What it is / why we use it
- A rebreathing system with unidirectional gas flow and a CO₂ absorber, allowing low-flow anaesthesia while preventing CO₂ rebreathing.
- Primary functions: deliver O₂/anaesthetic, remove CO₂, enable controlled/assisted/spontaneous ventilation, conserve heat/humidity, reduce theatre pollution with low flows.
- Key concept: CO₂ is removed chemically (absorber), so rebreathing of other gases (O₂, N₂O, volatile) is permitted and can be advantageous.
How it works (functional overview)
- Inspiratory phase: gas flows from FGF + reservoir bag/ventilator through inspiratory unidirectional valve → patient.
- Expiratory phase: exhaled gas passes via expiratory unidirectional valve → CO₂ absorber → back to reservoir/ventilator for the next inspiration.
- Excess gas is vented via the APL valve (manual/spontaneous modes) or ventilator spill valve (ventilator mode) to the scavenging system.
Core components (what to list in a viva)
- Fresh gas inlet (FGF) into the circle (often near absorber or inspiratory limb depending on machine design).
- Function: provides O₂/air/N₂O and volatile, determines wash-in/wash-out and achievable low-flow technique.
- Inspiratory limb (corrugated tubing).
- Function: conducts gas to patient, contributes to compliance/volume loss and potential for kinking/disconnection.
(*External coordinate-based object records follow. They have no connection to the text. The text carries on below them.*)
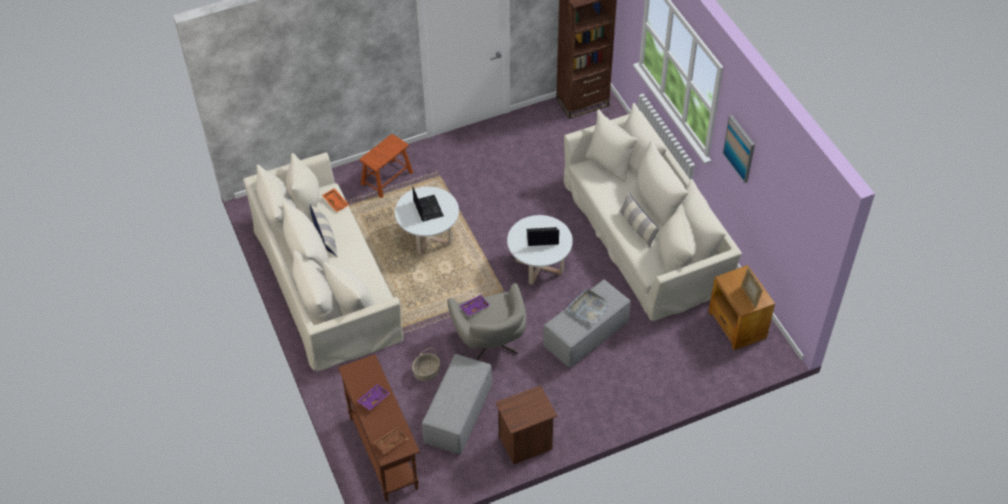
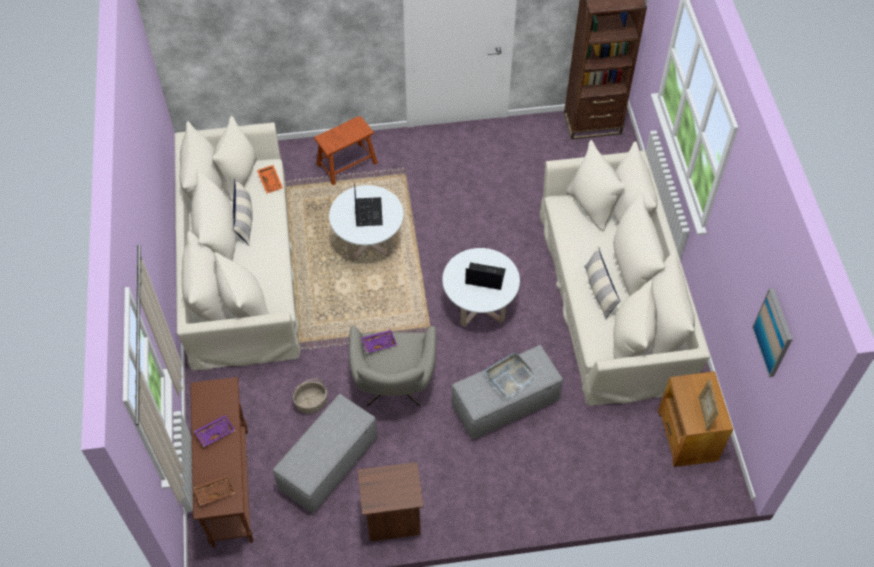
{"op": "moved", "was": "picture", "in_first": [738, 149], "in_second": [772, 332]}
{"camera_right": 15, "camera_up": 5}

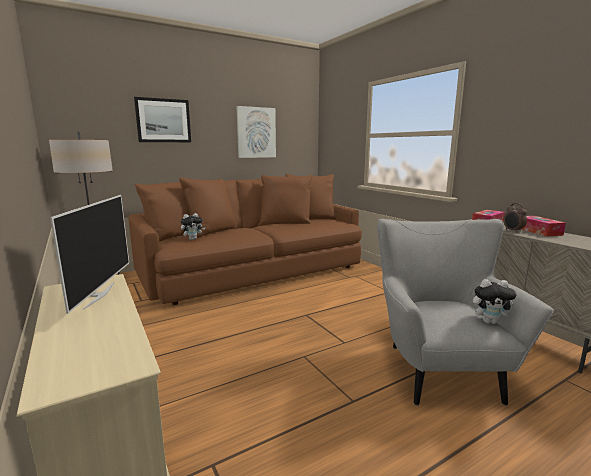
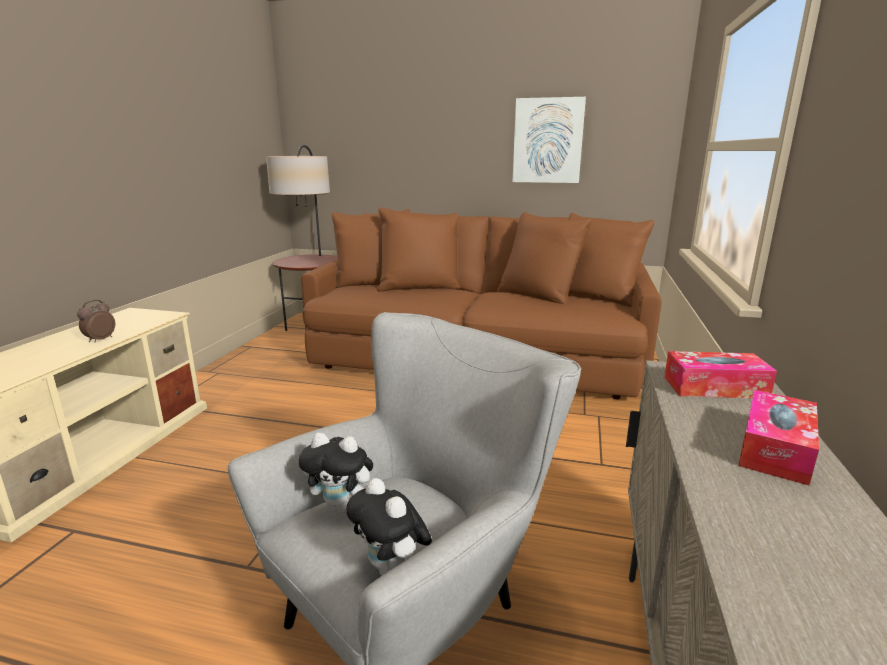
{"op": "removed", "was": "television", "in_first": [89, 254]}
{"op": "removed", "was": "picture", "in_first": [162, 119]}
{"op": "moved", "was": "plush toy", "in_first": [193, 226], "in_second": [336, 472]}
{"op": "moved", "was": "alarm clock", "in_first": [515, 218], "in_second": [96, 320]}
{"camera_right": 45, "camera_up": 5}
- Expiratory limb (corrugated tubing).
- Function: conducts exhaled gas away from patient to absorber, site for water condensation and obstruction risk.
- Unidirectional valves: inspiratory and expiratory (disc/leaflet).
- Function: ensure one-way flow, prevent mixing of inspired/expired gas streams.
- Failure modes: sticking open/closed, misassembly, moisture/condensate, foreign body, can cause rebreathing or obstruction.
- CO₂ absorber canister containing soda lime (or equivalent).
- Function: removes CO₂ to permit rebreathing, produces heat and water, reduces inspired CO₂.
- Includes: canister(s), granules, seals, bypass prevention, and often a sight glass/indicator for colour change.
- Reservoir bag (manual/spontaneous ventilation) and/or ventilator bellows/piston.
- Function: gas reservoir, compliance buffer, allows manual ventilation, visual/tactile monitoring of ventilation.
- APL (adjustable pressure limiting) valve (in manual/spontaneous circuit).
- Function: limits circuit pressure, vents excess gas to scavenging, determines ease of manual ventilation and risk of barotrauma if closed.
- Patient connection (Y-piece) with catheter mount and often HMEF.
- Function: interface to airway device, HMEF adds humidification/filtration but increases dead space and resistance.
- Scavenging interface connected to APL/ventilator spill valve.
- Function: removes waste anaesthetic gases, prevents theatre pollution, must not impose excessive positive/negative pressure on breathing system.
- Pressure monitoring (airway pressure gauge/transducer) and gas monitoring (FiO₂, agent, capnography).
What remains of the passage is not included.